Roderick Usher
21:46 29-08-2007 November 2003 Tori on BBC Breakfast TV
November 2003 Tori on BBC Breakfast TV

Q: You've got a very interesting background, haven't you because you're part Cherokee and you're the daughter of a Methodist minister, so your upbringing must have been fascinating.

Tori: A peace-pipe in one hand and a cross in the other. So it was difficult to juggle sometimes because the belief systems are very different, but my mother's family would tell stories and sit on the porch and it's a very oral tradition. We'd sit every night on the porch and listen to Papa, my mom's dad, talk about the escape from the trail of tears, and that really formed, I think, my interest in storytelling.

I think because you sit around and listen to a wonderful storyteller, my grandfather, who would know everything that was going on in town.You know, what the choir director was doing, who the minister was 'seeing' and that would all end up in a story with the names changed and everything else, so we knew in the family what was going on. He was chronicling time and our life in story every night.

Q: And how have they reacted to your career and to the huge success that you've had?

Tori: I think it was tricky for my dad at first because I'm a follower of the Magdalene and I've always been about women's rights within the church, and that there has to be an integration of the Mother Mary and the Mary Magdalene within a christian woman for wholeness, and so that met with some consternation at first, but I thought it was really important that the Mother Mary who has been separated from her sexuality and the Magdalene who has been separated from her spirituality needed to come together.

Q: When did the singing and songwriting start?

Tori: My mom says two and a half. That's what she says.
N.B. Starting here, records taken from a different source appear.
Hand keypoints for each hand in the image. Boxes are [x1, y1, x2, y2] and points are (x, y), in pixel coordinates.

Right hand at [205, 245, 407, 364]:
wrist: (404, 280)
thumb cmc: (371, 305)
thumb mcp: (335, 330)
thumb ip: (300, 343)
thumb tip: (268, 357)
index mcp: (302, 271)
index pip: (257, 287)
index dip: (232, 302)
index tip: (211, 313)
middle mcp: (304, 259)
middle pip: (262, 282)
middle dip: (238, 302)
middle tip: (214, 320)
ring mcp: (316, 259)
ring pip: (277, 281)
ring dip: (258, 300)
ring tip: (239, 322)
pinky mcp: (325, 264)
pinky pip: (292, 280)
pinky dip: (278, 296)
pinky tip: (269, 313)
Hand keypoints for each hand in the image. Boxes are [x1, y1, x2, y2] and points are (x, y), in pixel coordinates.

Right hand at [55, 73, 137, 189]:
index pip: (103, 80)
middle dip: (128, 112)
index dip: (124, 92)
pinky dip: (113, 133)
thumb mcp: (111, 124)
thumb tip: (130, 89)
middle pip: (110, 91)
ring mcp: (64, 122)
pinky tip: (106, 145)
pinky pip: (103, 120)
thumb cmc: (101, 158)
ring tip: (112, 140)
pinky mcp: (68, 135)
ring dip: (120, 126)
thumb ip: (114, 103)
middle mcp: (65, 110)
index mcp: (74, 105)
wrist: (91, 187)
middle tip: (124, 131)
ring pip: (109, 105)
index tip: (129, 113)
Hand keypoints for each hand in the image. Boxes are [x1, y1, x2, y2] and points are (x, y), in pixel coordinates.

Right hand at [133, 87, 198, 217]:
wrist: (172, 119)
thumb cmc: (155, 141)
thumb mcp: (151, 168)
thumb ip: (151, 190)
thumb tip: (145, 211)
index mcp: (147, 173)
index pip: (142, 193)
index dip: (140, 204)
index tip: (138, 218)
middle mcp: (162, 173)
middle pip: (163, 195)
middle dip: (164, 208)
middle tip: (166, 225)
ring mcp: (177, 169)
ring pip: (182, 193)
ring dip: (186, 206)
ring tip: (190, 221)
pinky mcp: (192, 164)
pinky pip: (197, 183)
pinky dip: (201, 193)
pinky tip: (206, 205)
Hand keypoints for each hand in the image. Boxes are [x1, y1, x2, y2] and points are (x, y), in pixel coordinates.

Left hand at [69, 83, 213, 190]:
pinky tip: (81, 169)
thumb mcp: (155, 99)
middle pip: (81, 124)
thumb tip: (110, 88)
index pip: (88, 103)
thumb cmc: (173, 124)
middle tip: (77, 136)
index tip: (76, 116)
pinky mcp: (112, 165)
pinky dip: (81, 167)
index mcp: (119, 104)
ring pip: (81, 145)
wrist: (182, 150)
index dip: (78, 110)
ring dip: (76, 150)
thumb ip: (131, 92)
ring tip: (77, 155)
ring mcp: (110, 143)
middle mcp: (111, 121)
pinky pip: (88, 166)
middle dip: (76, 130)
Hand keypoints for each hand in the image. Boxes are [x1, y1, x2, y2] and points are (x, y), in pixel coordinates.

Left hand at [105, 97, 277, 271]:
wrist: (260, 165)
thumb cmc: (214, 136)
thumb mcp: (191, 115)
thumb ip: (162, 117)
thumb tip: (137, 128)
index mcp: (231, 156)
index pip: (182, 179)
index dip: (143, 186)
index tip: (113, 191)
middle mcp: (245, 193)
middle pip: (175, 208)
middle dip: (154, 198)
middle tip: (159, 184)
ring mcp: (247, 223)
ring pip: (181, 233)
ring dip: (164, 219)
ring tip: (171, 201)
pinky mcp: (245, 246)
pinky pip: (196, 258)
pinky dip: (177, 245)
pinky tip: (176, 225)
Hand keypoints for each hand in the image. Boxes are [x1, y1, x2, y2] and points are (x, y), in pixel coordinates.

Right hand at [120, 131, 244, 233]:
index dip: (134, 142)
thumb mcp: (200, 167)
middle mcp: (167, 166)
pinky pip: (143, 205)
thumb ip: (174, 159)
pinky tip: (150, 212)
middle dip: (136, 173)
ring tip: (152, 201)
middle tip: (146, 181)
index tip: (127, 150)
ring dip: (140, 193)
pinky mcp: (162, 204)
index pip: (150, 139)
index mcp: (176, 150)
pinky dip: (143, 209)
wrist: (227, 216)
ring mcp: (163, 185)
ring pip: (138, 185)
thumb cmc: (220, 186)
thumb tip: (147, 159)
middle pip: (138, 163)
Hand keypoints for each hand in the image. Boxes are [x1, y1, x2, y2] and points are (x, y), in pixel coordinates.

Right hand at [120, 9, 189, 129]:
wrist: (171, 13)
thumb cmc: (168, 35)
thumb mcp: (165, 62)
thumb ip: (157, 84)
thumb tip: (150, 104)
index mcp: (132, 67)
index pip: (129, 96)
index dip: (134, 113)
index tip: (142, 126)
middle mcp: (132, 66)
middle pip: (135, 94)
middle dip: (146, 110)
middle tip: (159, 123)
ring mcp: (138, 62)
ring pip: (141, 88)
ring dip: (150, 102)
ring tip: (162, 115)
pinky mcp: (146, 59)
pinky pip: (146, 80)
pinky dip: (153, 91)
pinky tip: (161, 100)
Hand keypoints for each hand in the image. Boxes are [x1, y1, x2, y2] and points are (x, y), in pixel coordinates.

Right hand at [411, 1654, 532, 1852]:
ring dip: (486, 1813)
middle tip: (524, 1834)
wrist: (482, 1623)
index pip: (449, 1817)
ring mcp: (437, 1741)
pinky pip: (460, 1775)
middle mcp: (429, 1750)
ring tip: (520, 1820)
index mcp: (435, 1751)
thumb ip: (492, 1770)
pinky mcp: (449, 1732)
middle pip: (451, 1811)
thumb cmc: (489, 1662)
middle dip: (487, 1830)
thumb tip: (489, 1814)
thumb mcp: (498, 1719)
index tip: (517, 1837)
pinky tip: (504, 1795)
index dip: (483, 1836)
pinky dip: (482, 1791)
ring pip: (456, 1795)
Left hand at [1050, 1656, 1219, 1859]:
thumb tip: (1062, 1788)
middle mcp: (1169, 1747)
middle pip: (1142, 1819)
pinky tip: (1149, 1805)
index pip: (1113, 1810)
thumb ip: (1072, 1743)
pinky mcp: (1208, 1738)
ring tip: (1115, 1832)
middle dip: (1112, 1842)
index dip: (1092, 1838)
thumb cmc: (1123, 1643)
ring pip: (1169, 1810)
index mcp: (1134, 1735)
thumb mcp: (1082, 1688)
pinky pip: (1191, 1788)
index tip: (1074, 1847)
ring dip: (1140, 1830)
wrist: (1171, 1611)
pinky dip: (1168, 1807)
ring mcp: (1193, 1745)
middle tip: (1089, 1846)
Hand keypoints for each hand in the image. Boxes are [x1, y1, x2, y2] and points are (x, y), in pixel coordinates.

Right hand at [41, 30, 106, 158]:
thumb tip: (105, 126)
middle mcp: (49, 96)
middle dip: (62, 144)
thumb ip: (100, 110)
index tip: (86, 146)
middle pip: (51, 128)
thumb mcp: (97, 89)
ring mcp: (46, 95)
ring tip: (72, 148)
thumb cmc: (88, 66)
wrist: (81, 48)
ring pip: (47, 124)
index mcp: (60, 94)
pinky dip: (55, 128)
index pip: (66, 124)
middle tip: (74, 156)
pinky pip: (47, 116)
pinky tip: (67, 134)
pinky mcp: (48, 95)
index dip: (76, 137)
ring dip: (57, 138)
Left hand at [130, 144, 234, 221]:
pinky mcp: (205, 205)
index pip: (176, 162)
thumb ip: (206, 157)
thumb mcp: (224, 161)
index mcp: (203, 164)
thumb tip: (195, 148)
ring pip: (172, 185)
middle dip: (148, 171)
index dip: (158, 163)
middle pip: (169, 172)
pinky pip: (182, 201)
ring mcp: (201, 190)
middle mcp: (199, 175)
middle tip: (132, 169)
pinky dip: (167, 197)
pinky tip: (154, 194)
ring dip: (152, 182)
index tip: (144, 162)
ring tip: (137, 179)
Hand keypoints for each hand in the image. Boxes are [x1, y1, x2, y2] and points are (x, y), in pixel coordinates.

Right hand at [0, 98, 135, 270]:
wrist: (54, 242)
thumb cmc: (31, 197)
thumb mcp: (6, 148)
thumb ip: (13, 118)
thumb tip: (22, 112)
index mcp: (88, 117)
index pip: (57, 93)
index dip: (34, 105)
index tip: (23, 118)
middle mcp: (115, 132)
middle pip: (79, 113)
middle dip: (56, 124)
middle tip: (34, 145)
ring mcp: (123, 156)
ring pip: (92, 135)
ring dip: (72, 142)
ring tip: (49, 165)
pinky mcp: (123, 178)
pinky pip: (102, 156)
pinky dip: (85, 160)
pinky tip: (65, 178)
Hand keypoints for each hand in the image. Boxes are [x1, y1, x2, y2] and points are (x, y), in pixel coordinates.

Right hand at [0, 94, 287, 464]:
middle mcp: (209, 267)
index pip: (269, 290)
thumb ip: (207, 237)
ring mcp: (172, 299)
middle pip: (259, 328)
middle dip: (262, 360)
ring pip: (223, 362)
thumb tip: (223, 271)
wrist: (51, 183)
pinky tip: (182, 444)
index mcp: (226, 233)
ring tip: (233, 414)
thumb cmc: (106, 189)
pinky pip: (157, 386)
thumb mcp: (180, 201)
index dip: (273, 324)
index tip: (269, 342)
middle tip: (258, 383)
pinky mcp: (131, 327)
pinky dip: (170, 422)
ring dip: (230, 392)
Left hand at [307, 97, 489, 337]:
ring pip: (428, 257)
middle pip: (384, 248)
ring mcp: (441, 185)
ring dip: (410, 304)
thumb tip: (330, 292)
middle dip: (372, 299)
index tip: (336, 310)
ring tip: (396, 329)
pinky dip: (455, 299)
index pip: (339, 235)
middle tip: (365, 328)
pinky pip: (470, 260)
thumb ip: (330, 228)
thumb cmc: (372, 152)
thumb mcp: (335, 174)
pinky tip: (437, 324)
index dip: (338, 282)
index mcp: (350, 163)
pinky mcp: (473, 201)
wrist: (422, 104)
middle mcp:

I think that's the first thing that I remember is that this big black upright piano was my best friend.

Q: But you landed your first gig at twelve, didn't you?

Tori: I think my dad got me for a deal, I would do the funeral in the morning and the wedding in the afternoon, so he'd to a bit of a two-for-one special with me.

Q: You've got a favourite piano now have't you?

Tori: I have, one of my best friends in the world is my piano which has been all over the world. And she has blankets that wrap her up and they take her legs off and put her in a big box every night and they take her out every day because we do six shows a week when we tour, we just did ten months of touring.

Q: That must have been absolutely exhausting

Tori: It was but we had our Natasha their, our little girl. She would be backstage with us before the show before she went to bed and she'd do ring-a-ring-a-roses every night with us before we went on and then she'd look at me and say now mommy go rock.

Q: You've moved to Cornwall, you've really settled there

Tori: My husband is British, persnickity, but British, and so he wanted to live, it was either South London or Cornwall, so I said definitely Cornwall. So we made a compromise. I love the Cornish there. I'm an outsider and I understand that, I understand that I'm not of their tribe, but they've let me in and they treat me with love, and it's a magical place. We have our whole studio there, so the musicians fly in from America and it's very difficult for the record company to just breeze through.

Q: There's a rumour that you're in a new Julia Roberts film, is that right?

Tori: Yes, that's right, I was kind of summoned to come and play, it's a small part, a cameo role of a big band singer. So I do songs that were written in the 40's, early 50's and I worked with Trevor Horn which was just heaven. So it was different for me but I enjoy that style of music.

Q: Is it your first movie?

Tori: Yeah, that did anything yeah.

Q: You also dedicate a lot of your time to your charity, it's called RAINN isn't it?

Tori: It's the Rape, Abuse and Incest National Network. It's independently funded, nothing from the Government and the idea is that you can call wherever you are in the states and it's like a hot-line that will connect you to the closest rape crisis center near you. So if you need to go in and honestly, if you are having problems in Kansas, you need to know what the laws of that state are and lawyers can help. Sometimes the kids are under age and the perpetrators are in the family. We've had over a million calls so, that's the sad news, but the good news is that the service is there.

Q: What's next for you now?

Tori: Well, I feel like this 'best of' was kind of a, even if Tash plays it to her grandchildren and that's the only person that listens to it, I felt like I compliled a sonic autobiography of a woman called Tori that grew up at a time when I think that there were a lot of hopes and dreams for a place called America and now that it's at it's crossroads I sort of wanted to chronicle that for her and her grandchildren. And then next, I don't know.